1.4.2.3.4. Validate New Model

1. Exploratory Data Analysis
1.4. EDA Case Studies
1.4.2. Case Studies
1.4.2.3. Random Walk

1.4.2.3.4. Validate New Model

The first step in verifying the model is to plot the predicted values from the fit with the original data.

plot of predicted values with the original data

This plot indicates a reasonably good fit.

Test Underlying Assumptions on the Residuals

In addition to the plot of the predicted values, the residual standard deviation from the fit also indicates a significant improvement for the model. The next step is to validate the underlying assumptions for the error component, or residuals, from this model.

4-Plot of Residuals

Interpretation

The assumptions are addressed by the graphics shown above:

The run sequence plot (upper left) indicates no significant shifts in location or scale over time.
The lag plot (upper right) exhibits a random appearance.
The histogram shows a relatively flat appearance. This indicates that a uniform probability distribution may be an appropriate model for the error component (or residuals).
The normal probability plot clearly shows that the normal distribution is not an appropriate model for the error component.

A uniform probability plot can be used to further test the suggestion that a uniform distribution might be a good model for the error component.

Uniform Probability Plot of Residuals

Since the uniform probability plot is nearly linear, this verifies that a uniform distribution is a good model for the error component.

Conclusions

Since the residuals from our model satisfy the underlying assumptions, we conlude that

\( Y_{i} = 0.0502 + 0.987*Y_{i-1} + E_{i} \) where the E_i follow a uniform distribution is a good model for this data set.

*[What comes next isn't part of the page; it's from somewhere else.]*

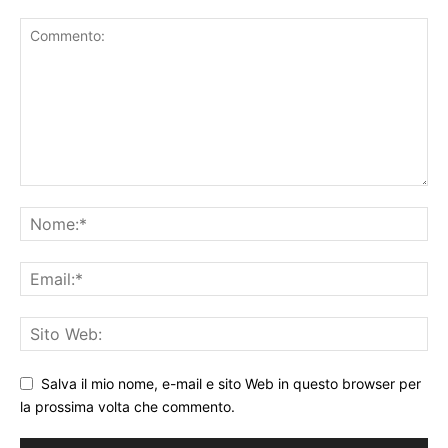
Salva il mio nome, e-mail e sito Web in questo browser per
la prossima volta che commento.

We could simplify this model to

\( Y_{i} = 1.0*Y_{i-1} + E_{i} \) This has the advantage of simplicity (the current point is simply the previous point plus a uniformly distributed error term).

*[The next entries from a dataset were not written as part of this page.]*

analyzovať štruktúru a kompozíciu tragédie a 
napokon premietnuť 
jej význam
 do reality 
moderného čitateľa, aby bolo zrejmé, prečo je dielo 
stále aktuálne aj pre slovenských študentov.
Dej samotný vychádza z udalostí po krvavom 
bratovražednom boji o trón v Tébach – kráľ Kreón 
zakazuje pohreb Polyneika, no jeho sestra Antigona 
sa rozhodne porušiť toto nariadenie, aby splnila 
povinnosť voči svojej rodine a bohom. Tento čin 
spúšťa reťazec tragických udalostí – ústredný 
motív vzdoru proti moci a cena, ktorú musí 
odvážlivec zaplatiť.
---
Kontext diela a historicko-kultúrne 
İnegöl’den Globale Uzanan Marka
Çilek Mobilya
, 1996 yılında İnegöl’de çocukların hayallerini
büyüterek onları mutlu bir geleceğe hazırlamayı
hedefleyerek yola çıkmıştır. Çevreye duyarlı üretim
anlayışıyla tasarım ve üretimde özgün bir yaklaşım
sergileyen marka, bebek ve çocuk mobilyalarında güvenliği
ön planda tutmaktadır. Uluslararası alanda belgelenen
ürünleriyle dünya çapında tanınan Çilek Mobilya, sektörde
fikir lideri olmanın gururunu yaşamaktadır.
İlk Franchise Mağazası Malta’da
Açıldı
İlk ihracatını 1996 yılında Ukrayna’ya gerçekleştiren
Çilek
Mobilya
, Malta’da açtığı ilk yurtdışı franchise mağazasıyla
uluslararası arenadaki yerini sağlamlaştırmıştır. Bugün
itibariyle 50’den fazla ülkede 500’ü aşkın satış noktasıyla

Using Scientific and Engineering Knowledge

In this case, the above model makes sense based on our definition of the random walk. That is, a random walk is the cumulative sum of uniformly distributed data points. It makes sense that modeling the current point as the previous point plus a uniformly distributed error term is about as good as we can do. Although this case is a bit artificial in that we knew how the data were constructed, it is common and desirable to use scientific and engineering knowledge of the process that generated the data in formulating and testing models for the data. Quite often, several competing models will produce nearly equivalent mathematical results. In this case, selecting the model that best approximates the scientific understanding of the process is a reasonable choice.

Time Series Model

This model is an example of a time series model. More extensive discussion of time series is given in the Process Monitoring chapter.